Your task is to find every line of the listing that includes "option" and copy it.
Top of Extracted information
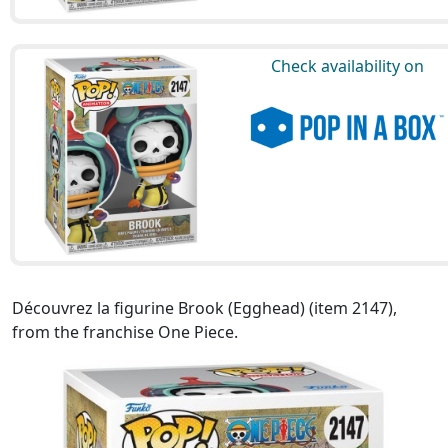
Check availability on
Découvrez la figurine Brook (Egghead) (item 2147),
from the franchise One Piece.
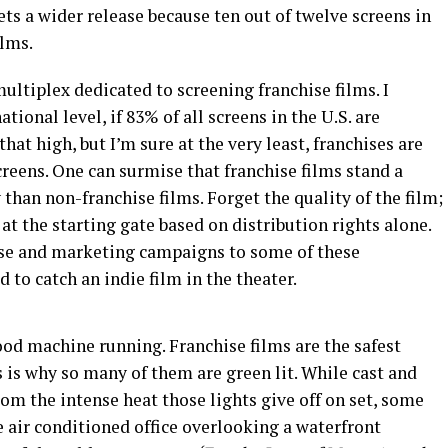
ets a wider release because ten out of twelve screens in
ilms.
multiplex dedicated to screening franchise films. I
ational level, if 83% of all screens in the U.S. are
hat high, but I’m sure at the very least, franchises are
screens. One can surmise that franchise films stand a
han non-franchise films. Forget the quality of the film;
at the starting gate based on distribution rights alone.
base and marketing campaigns to some of these
d to catch an indie film in the theater.
wood machine running. Franchise films are the safest
 is why so many of them are green lit. While cast and
m the intense heat those lights give off on set, some
e air conditioned office overlooking a waterfront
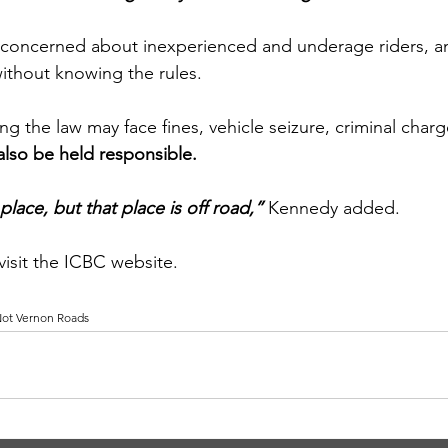
y concerned about inexperienced and underage riders, a
ithout knowing the rules.
g the law may face fines, vehicle seizure, criminal charges
also be held responsible.
lace, but that place is off road,”
 Kennedy added.
 visit the ICBC website.
 Not Vernon Roads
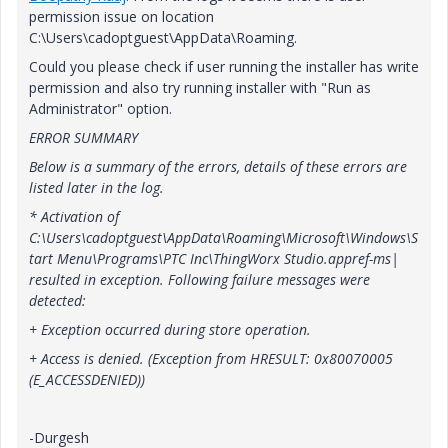
permission issue on location
C:\Users\cadoptguest\AppData\Roaming.
Could you please check if user running the installer has write
permission and also try running installer with "Run as
Administrator" option.
ERROR SUMMARY
Below is a summary of the errors, details of these errors are
listed later in the log.
* Activation of
C:\Users\cadoptguest\AppData\Roaming\Microsoft\Windows\S
tart Menu\Programs\PTC Inc\ThingWorx Studio.appref-ms|
resulted in exception. Following failure messages were
detected:
+ Exception occurred during store operation.
+ Access is denied. (Exception from HRESULT: 0x80070005
(E_ACCESSDENIED))
-Durgesh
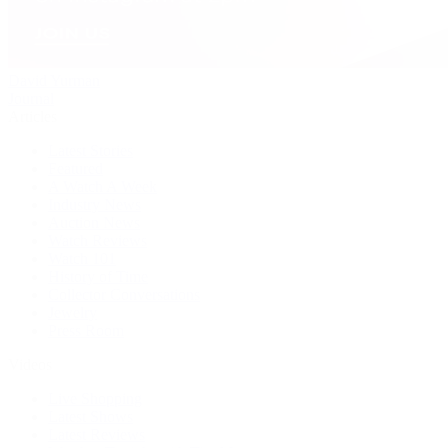
David Yurman
Journal
Articles
Latest Stories
Featured
A Watch A Week
Industry News
Auction News
Watch Reviews
Watch 101
History of Time
Collector Conversations
Jewelry
Press Room
Videos
Live Shopping
Latest Shows
Latest Reviews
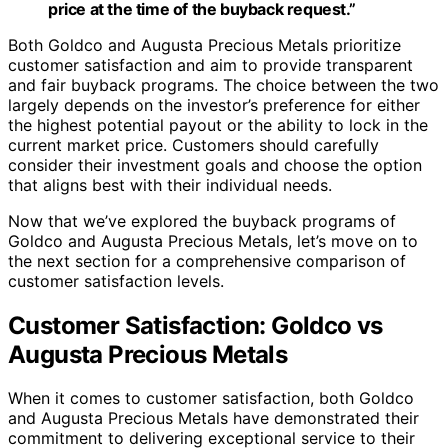
price at the time of the buyback request.”
Both Goldco and Augusta Precious Metals prioritize
customer satisfaction and aim to provide transparent
and fair buyback programs. The choice between the two
largely depends on the investor’s preference for either
the highest potential payout or the ability to lock in the
current market price. Customers should carefully
consider their investment goals and choose the option
that aligns best with their individual needs.
Now that we’ve explored the buyback programs of
Goldco and Augusta Precious Metals, let’s move on to
the next section for a comprehensive comparison of
customer satisfaction levels.
Customer Satisfaction: Goldco vs
Augusta Precious Metals
When it comes to customer satisfaction, both Goldco
and Augusta Precious Metals have demonstrated their
commitment to delivering exceptional service to their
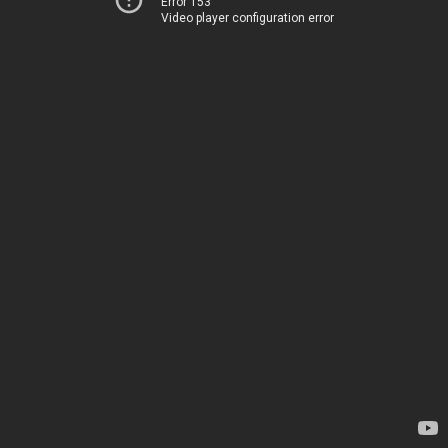
Error 153
Video player configuration error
Bottom of Extracted information
» **Task output**
Administrator" option.
consider their investment goals and choose the option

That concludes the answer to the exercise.